Key to understanding how long it will take to achieve immunity also involves ascertaining the proportion of the population that has already been infected. Here, estimates vary dramatically.

One Italian study estimated a more than 50-fold discrepancy between the number of known and actual cases in late March. There were 100,000 known cases (0.2 per cent of population) yet it is estimated 10 per cent of the population might have had it without symptoms.

Let’s assume that the current situation is sustainable, ie the daily new confirmed case numbers (265 as of 6th May, though it was more than 800 on certain days in April) won’t overwhelm the health system. Let’s also take the best-case scenario from Italy implying 10 per cent of the population have already had it. This means we can subtract 461,390 odd people from the total population.

Recall that the 75 per cent immunity threshold in Ireland equates to a total of 3,691,125 new infections minus that 461,390.

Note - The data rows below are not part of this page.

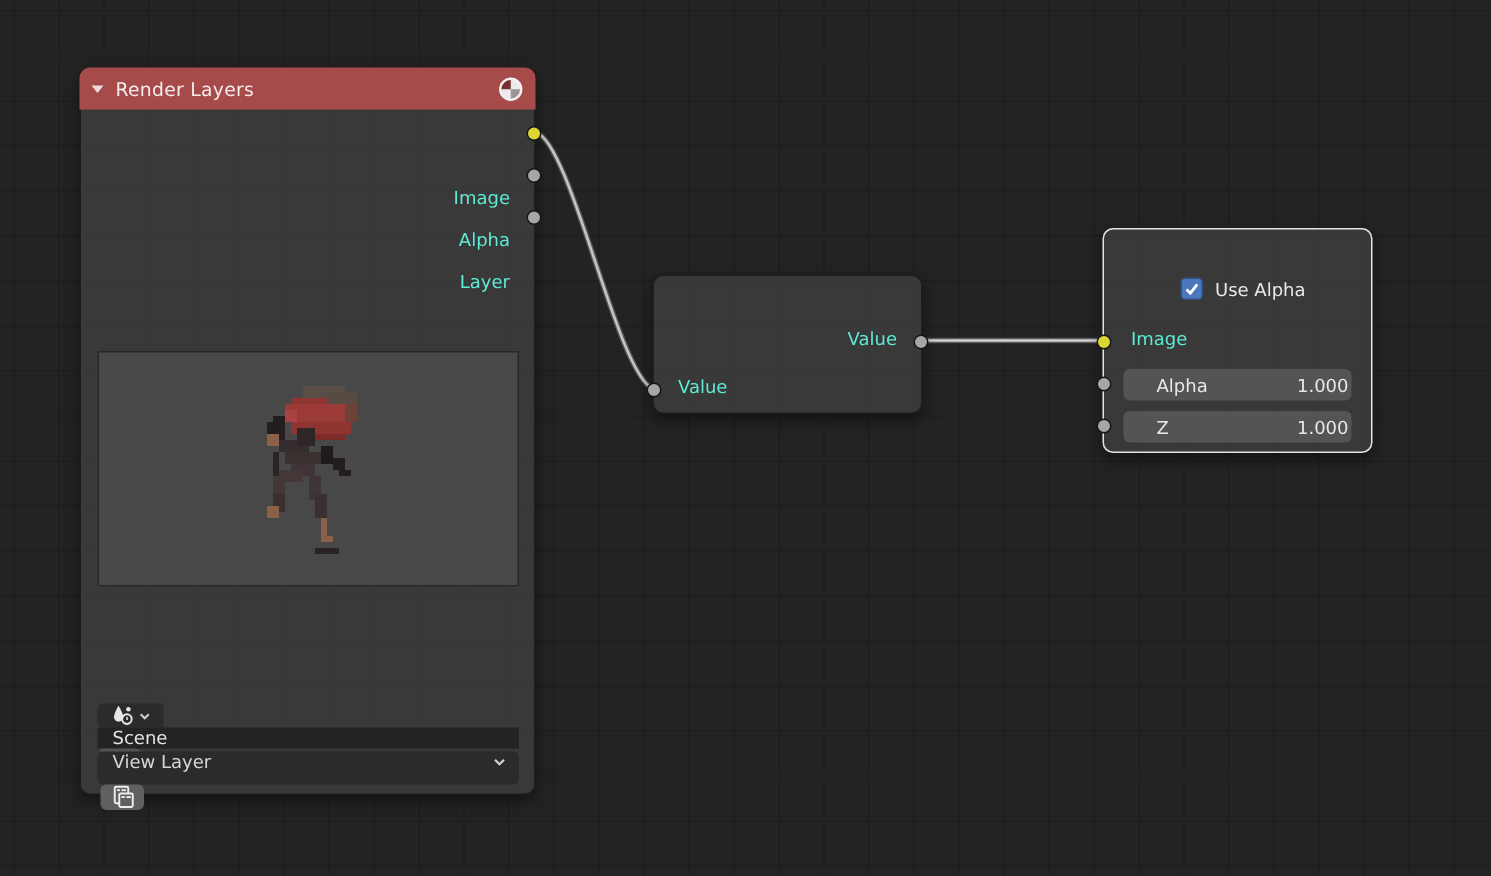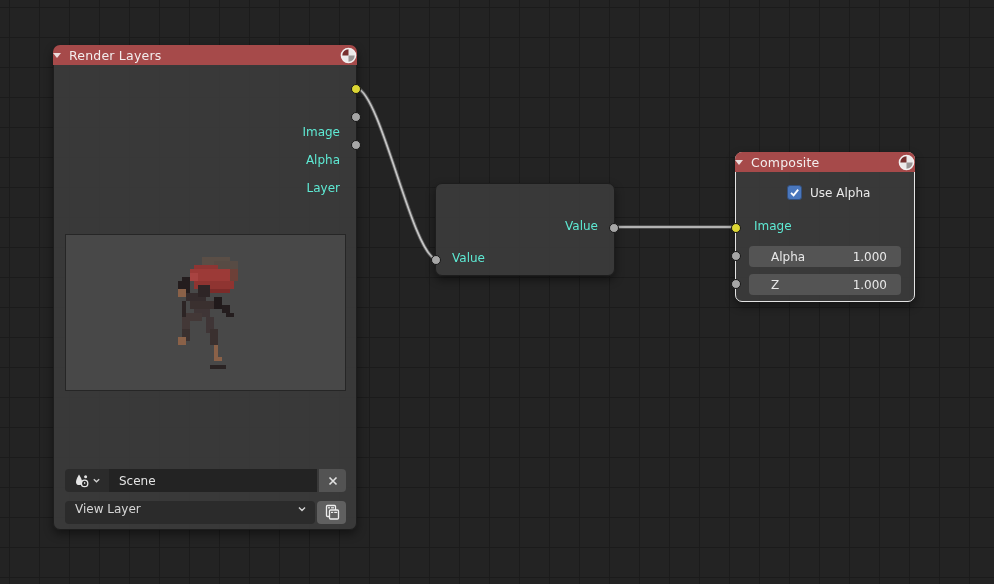--- a/index.html
+++ b/index.html
@@ -19,23 +19,23 @@
 
   .node {
     position:absolute; border-radius:7px;
     background:rgba(58,58,58,0.94);
     border:1px solid #1d1d1d;
     box-shadow:0 4px 10px rgba(0,0,0,0.45);
   }
   .node.selected { border:1px solid #e4e4e4; }
 
   .node-header {
-    position:absolute; left:-1px; top:-1px; right:-1px; height:20px;
+    position:absolute; left:-1px; top:-1px; right:-1px; height:28px;
     border-radius:7px 7px 0 0; display:flex; align-items:center;
-    padding:0 0; gap:8px;
+    padding:0 8px; gap:8px;
   }
   .hdr-red    { background:#a64a4a; }
   .hdr-purple { background:#8064c4; }
   .node-title { font-size:12.5px; color:#f3eded; letter-spacing:0.2px; }
   .collapse-tri {
     width:0; height:0; border-left:4.5px solid transparent;
     border-right:4.5px solid transparent; border-top:5.5px solid #ecdcdc;
   }
   .hdr-spacer { flex:1; }
 
@@ -50,21 +50,21 @@
 
   
   #node-render-layers { left:53px; top:45px; width:304px; height:485px; }
 
   .preview-box {
     position:absolute; left:11px; top:188px; width:281px; height:157px;
     background:#484848; border:1px solid #262626;
   }
   .preview-box svg { position:absolute; left:100px; top:22px; }
 
-  .field-row { position:absolute; left:11px; width:281px; height:23px; display:flex; }
+  .field-row { position:absolute; left:11px; width:281px; height:23px; display:flex;flex-direction:column; }
   .scene-row { top:423px; }
   .vl-row    { top:455px; }
 
   .scene-iconbtn {
     width:44px; background:#2b2b2b; border-radius:4px 0 0 4px;
     display:flex; align-items:center; justify-content:center; gap:2px;
   }
   .scene-text {
     flex:1; background:#232323; border-radius:0; display:flex; align-items:center;
     padding-left:10px; font-size:12px; color:#e3e3e3;
@@ -94,21 +94,21 @@
     width:15px; height:15px; border-radius:3px; background:#4a77bd;
     border:1px solid #33507e; display:flex; align-items:center; justify-content:center;
   }
   .checkbox-label { font-size:12px; color:#e9e9e9; }
 
   .num-field {
     position:absolute; left:13px; width:152px; height:21px; background:#545454;
     border-radius:4px; display:flex; align-items:center; font-size:12px; color:#e8e8e8;
   }
   .num-field .nf-label { margin-left:22px; }
-  .num-field .nf-value { margin-left:auto; margin-right:14px; }
+  .num-field .nf-value { margin-left:auto; margin-right:2px; }
 </style>
 </head>
 <body>
 
 <div class="canvas">
 
   <svg class="wires" viewBox="0 0 994 584">
     <path d="M357,88 C381,95 411,248 435,259" fill="none" stroke="#5a5a5a" stroke-width="3.6"></path>
     <path d="M357,88 C381,95 411,248 435,259" fill="none" stroke="#c6c6c6" stroke-width="1.7"></path>
     <path d="M613,227 L735,227" fill="none" stroke="#5a5a5a" stroke-width="3.6"></path>
@@ -221,31 +221,20 @@
   </div>
 
   <div class="node" id="node-normalize">
     <span class="io-label" style="top:35px; right:16px;">Value</span>
     <span class="sock sock-gray" style="right:-5px; top:39px;"></span>
     <span class="io-label" style="top:67px; left:16px;">Value</span>
     <span class="sock sock-gray" style="left:-5px; top:71px;"></span>
   </div>
 
   <div class="node selected" id="node-composite">
-    <div class="node-header hdr-red">
-      <span class="collapse-tri"></span>
-      <span class="node-title">Composite</span>
-      <span class="hdr-spacer"></span>
-      <svg width="17" height="17" viewBox="0 0 16 16">
-        <circle cx="8" cy="8" r="6.6" fill="#eceaea"></circle>
-        <path d="M8 8 L8 1.4 A6.6 6.6 0 0 0 1.4 8 Z" fill="#77302f"></path>
-        <path d="M8 8 L8 14.6 A6.6 6.6 0 0 0 14.6 8 Z" fill="#9a9494"></path>
-        <circle cx="8" cy="8" r="6.6" fill="none" stroke="#f2f0f0" stroke-width="1.5"></circle>
-      </svg>
-    </div>
 
     <div class="checkbox-row">
       <div class="checkbox">
         <svg width="11" height="11" viewBox="0 0 12 12">
           <polyline points="2.2,6.5 5,9.2 10,2.8" fill="none" stroke="#ffffff" stroke-width="2"></polyline>
         </svg>
       </div>
       <span class="checkbox-label">Use Alpha</span>
     </div>
 

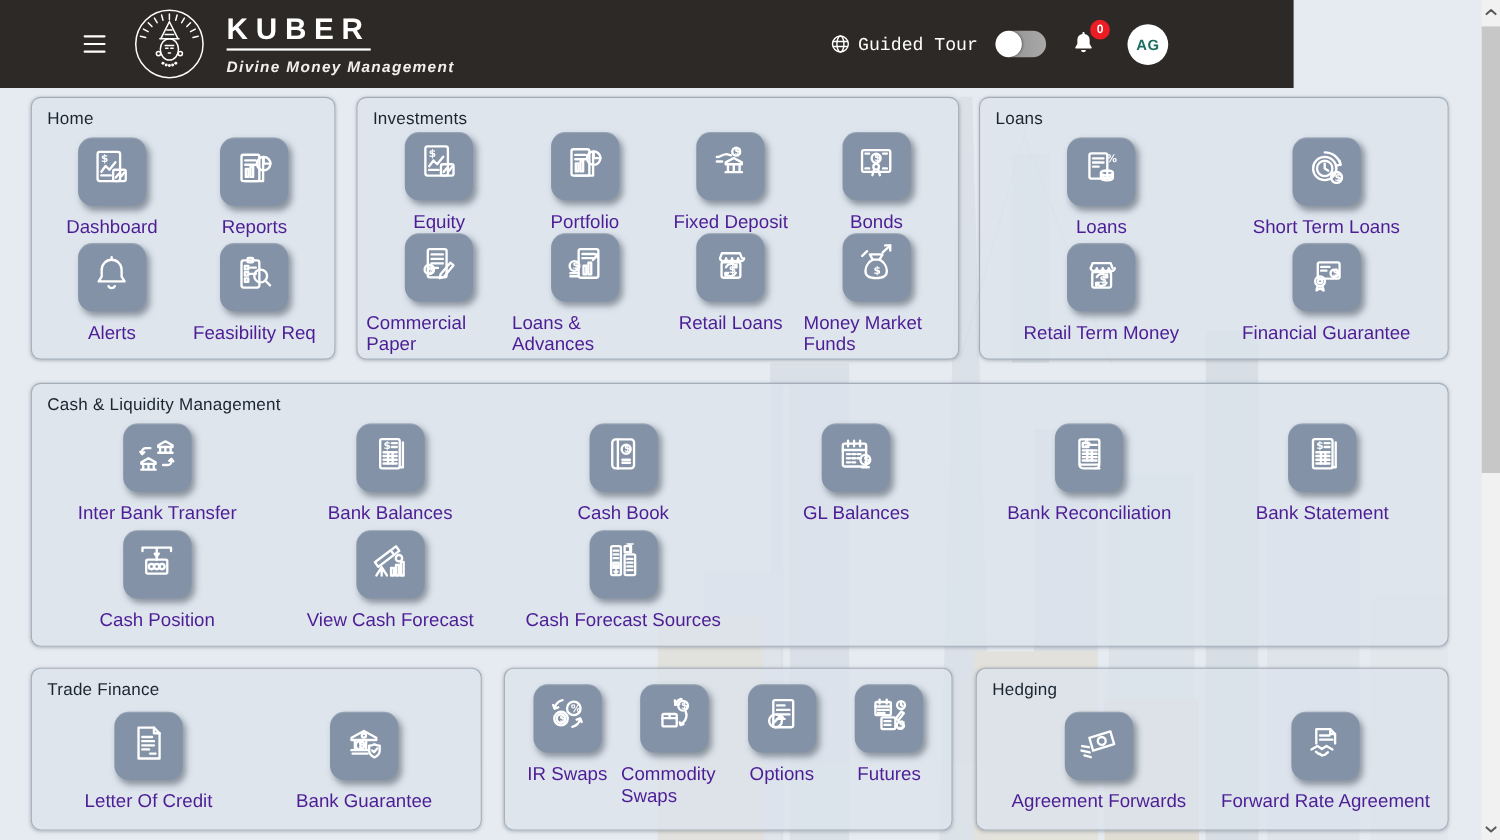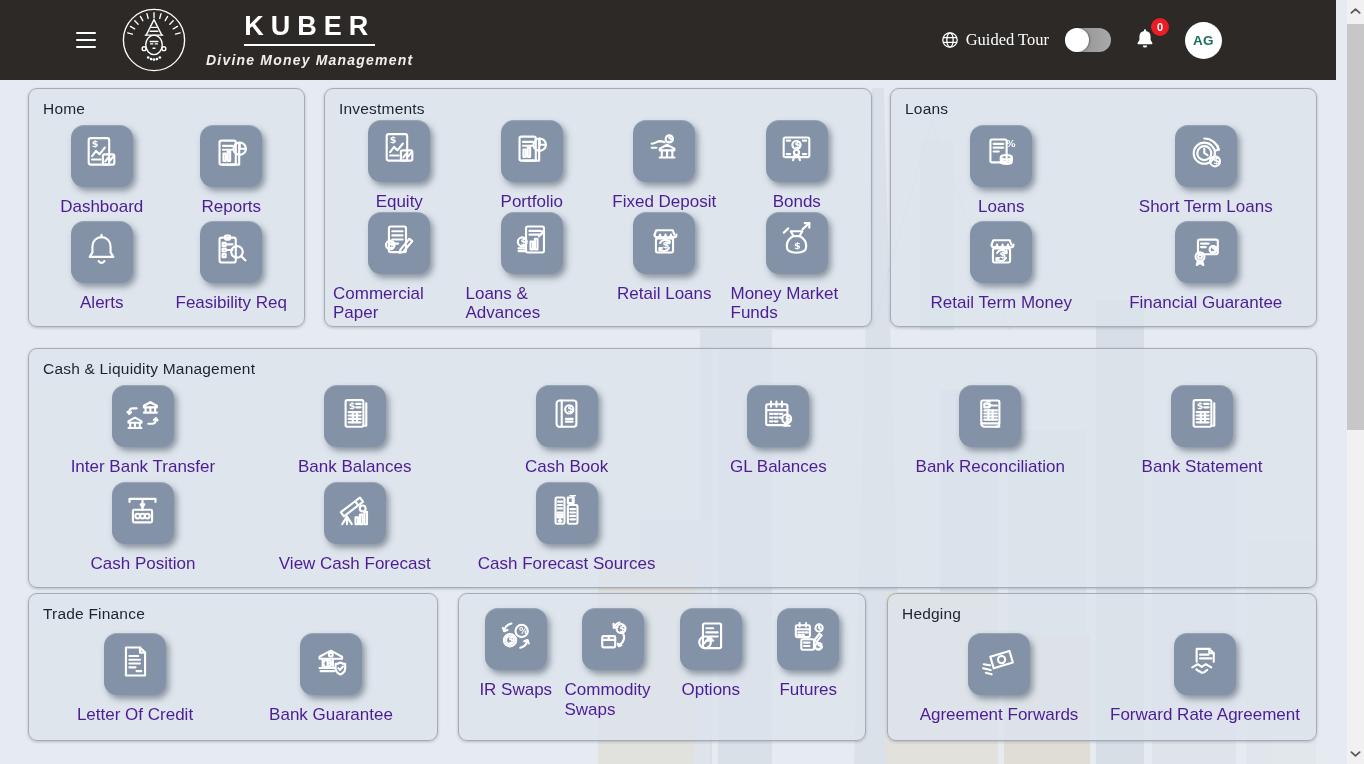--- a/index.html
+++ b/index.html
@@ -12,52 +12,52 @@
     --text-dark:#14202c;
   }
   *{box-sizing:border-box;margin:0;padding:0}
   body{background:#ffffff;font-family:"Liberation Sans",sans-serif;}
   .viewport{position:relative;width:1364px;height:764px;overflow:hidden;background:var(--page-bg);}
 
   
   .skyline{position:absolute;left:0;top:0;pointer-events:none}
 
   
-  header{position:absolute;left:0;top:0;width:1336px;height:80px;background:var(--header-bg);
-    display:flex;align-items:center;z-index:5;text-align:center;}
+  header{position:absolute;left:0;top:0;width:1176px;height:80px;background:var(--header-bg);
+    display:flex;align-items:center;z-index:5;}
   .hamburger{margin-left:76px;width:22px;height:16px;display:flex;flex-direction:column;justify-content:space-between;
     background:none;border:none;cursor:pointer}
   .hamburger span{display:block;width:20px;height:2.4px;background:#fff;border-radius:2px}
   .logo{margin-left:22px;width:68px;height:68px;flex:0 0 auto}
   .logo svg *{stroke:#fff;fill:none;stroke-width:1.4;stroke-linecap:round}
   .logo svg .dot{fill:#fff;stroke:none}
   .brand-text{margin-left:18px;color:#fff}
   .brand-name{font-size:27px;font-weight:bold;letter-spacing:7px;border-bottom:2px solid #fff;padding-bottom:3px;display:inline-block;line-height:1.05}
   .brand-tagline{margin-top:6px;font-size:14px;font-style:italic;letter-spacing:1.2px;font-weight:bold;color:#f1efec}
   .header-right{margin-left:auto;margin-right:114px;display:flex;align-items:center}
   .guided-tour{display:flex;align-items:center;color:#fff;cursor:pointer}
   .guided-tour .globe{width:18px;height:18px;margin-right:7px;display:inline-flex}
   .guided-tour .globe svg *{stroke:#fff;fill:none;stroke-width:1.3}
-  .guided-tour-label{font-family:Liberation Serif, serif;font-size:16.5px;color:#fff}
+  .guided-tour-label{font-family:Liberation Mono, monospace;font-size:16.5px;color:#fff}
   .switch{margin-left:16px;width:46px;height:24px;border-radius:12px;background:linear-gradient(90deg,#8d8d8d,#a9a9a9);
     position:relative;cursor:pointer;flex:0 0 auto}
   .switch .knob{position:absolute;left:0;top:0;width:24px;height:24px;border-radius:50%;background:#fff;box-shadow:1px 0 2px rgba(0,0,0,.35)}
   .bell-wrap{margin-left:22px;position:relative;cursor:pointer;width:26px;height:28px}
   .bell-wrap svg{display:block}
   .badge{position:absolute;top:-8px;right:-10px;min-width:18px;height:18px;border-radius:50%;background:var(--badge);
     color:#fff;font-size:11px;font-weight:bold;display:flex;align-items:center;justify-content:center}
   .avatar{margin-left:26px;width:37px;height:37px;border-radius:50%;background:#fff;display:flex;align-items:center;justify-content:center;cursor:pointer}
   .avatar span{color:var(--avatar-text);font-size:13.5px;font-weight:bold;letter-spacing:.5px}
 
   
   .content{position:absolute;left:0;top:80px;width:1347px;height:484px;padding:8px 30px 0 28px;z-index:2}
   .card-row{display:flex}
   .row-1{margin-top:0}
   .row-2{margin-top:21px}
-  .row-3{margin-top:5px}
+  .row-3{margin-top:19px}
   .card{background:var(--card-bg);border:1px solid #a3adb8;border-radius:9px;
     box-shadow:0 1px 3px rgba(90,100,115,.35);display:flex;flex-direction:column;overflow:hidden}
   .row-1 .card{height:239px}
   .row-2 .card{height:240px}
   .row-3 .card{height:148px}
   .card h2{margin:11px 14px 0;font-size:15.5px;font-weight:normal;color:#1a2530;letter-spacing:.2px}
   .grid{flex:1;display:grid;align-content:space-evenly;justify-items:center;padding:2px 8px 8px}
   .card-home{width:277px;margin-right:19px}
   .card-investments{width:548px;margin-right:18px}
   .card-loans{width:427px}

By any calculation, reaching that 75 per cent without a vaccine would take years. My worst case number crunching arrives at a figure of more than 30 years. Even the sunnier statistical estimates suggest that, without a vaccine, we could have 14 years of this “on/off economy”.

Today's service economy is completely dependent on
science and finding a vaccine

(To get these figures you simply divide the number of daily cases reported this week – which we know the ICUs can sustain – by the targeted threshold population. The figure of 30 years is achieving immunity for the entire population. The 14 years figure assumes that we exempt under-35s in our population – all 2,583,005 of them – because they, almost in their entirety, recover rapidly from the disease.)

No matter what figures you take or how you adjust them, it is clear that today’s service economy is completely dependent on science and finding a vaccine. With no vaccine, we have no recovery. This is why we must implement more assertive macroeconomic policy by crediting accounts, fixing zero interest rates for business loans and mortgage holders.

This means repricing the entire debt structure of the economy, which is something the ECB has given central banks permission to do. This must be accompanied by an understanding that as the private economy goes into freeze, the State goes into action.

The money will not run out unless the Central Bank decides not to provide it.